- Born: 12 August 1892 Aarhus, Denmark
- Died: 19 January 1986 (aged 93) Copenhagen, Denmark

= Hans Hartvig Seedorff =

Danish writer

Hans Hartvig Otto Seedorff Pedersen eller Hans Hartvig Seedorff (12 August 1892 in Aarhus – 19 January 1986 in Frederiksberg) was a Danish lyricist and poet. Seedorff debuted with Hyben in 1918 and over the following 7 decades he wrote songs, screenplays and books. He received numerous awards including Ingenio et Arti (1933), the Order of the Dannebrog (1947) and the Holberg Medal (1950).

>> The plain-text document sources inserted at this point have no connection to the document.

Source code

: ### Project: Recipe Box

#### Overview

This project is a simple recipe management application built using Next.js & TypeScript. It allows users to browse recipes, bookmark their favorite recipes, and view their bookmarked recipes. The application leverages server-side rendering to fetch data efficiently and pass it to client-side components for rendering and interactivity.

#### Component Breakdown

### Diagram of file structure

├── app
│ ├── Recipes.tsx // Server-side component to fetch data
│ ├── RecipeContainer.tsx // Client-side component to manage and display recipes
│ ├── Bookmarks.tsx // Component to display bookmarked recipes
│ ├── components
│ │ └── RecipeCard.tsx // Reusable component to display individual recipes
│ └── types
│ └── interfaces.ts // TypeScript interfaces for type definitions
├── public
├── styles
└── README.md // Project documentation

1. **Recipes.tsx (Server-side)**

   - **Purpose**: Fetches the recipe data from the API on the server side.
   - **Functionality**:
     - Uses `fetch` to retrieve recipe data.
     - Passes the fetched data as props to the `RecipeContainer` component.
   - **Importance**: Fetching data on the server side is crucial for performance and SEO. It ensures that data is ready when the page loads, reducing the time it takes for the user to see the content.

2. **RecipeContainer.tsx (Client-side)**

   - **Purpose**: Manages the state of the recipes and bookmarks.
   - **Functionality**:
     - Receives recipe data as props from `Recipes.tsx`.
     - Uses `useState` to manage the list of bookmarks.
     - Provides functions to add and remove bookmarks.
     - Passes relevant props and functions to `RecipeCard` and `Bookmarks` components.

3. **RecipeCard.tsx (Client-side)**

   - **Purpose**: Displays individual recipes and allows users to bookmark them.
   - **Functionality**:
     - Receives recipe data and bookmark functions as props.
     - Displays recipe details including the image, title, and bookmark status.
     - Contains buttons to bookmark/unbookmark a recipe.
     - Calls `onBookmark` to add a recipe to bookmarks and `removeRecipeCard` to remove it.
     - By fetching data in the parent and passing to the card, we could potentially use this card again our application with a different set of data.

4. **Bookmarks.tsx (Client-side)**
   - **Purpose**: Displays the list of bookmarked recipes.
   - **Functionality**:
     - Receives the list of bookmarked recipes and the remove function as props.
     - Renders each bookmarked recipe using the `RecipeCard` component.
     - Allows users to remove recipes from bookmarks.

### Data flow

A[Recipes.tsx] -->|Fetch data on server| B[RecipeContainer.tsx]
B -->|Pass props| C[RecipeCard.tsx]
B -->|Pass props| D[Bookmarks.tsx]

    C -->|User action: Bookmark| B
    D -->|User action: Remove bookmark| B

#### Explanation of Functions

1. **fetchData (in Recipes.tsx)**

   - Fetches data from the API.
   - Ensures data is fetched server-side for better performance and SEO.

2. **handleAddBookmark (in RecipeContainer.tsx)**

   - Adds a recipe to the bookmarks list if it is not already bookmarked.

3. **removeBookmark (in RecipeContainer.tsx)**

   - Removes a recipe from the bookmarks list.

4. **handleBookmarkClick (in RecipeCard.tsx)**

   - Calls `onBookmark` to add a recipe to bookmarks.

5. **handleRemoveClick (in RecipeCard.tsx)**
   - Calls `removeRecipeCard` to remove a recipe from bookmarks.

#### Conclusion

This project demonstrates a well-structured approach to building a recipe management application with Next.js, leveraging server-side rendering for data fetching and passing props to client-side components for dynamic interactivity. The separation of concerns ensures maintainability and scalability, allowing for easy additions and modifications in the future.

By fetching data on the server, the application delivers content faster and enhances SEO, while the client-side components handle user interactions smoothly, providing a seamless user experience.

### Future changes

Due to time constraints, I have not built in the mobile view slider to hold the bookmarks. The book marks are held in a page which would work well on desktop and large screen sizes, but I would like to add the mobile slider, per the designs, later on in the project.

Seedorff attended the Aarhus Cathedral School and later Marselisborg Gymnasium from which he graduated in 1911. In 1912 he got a degree in philosophy after which he worked as a journalist until he started his writing career in 1916. In 1917 he traveled to Russia as an official diplomat and this became the first of many lengthy trips around the world in the 1920s, making him one of the most traveled Danish writers. In Denmark Seedorff moved from Aarhus to Christianshavn and from there to Tibirke where lived in many years until 1958 when he was given the guest house in Bakkehuset on Frederiksberg in Copenhagen.

Hans Hartvig Seedorff received the literary prize Drachmannlegatet in 1925, the award Ingenio et arti in 1933 and was made a Knight af Dannebrog in 1947.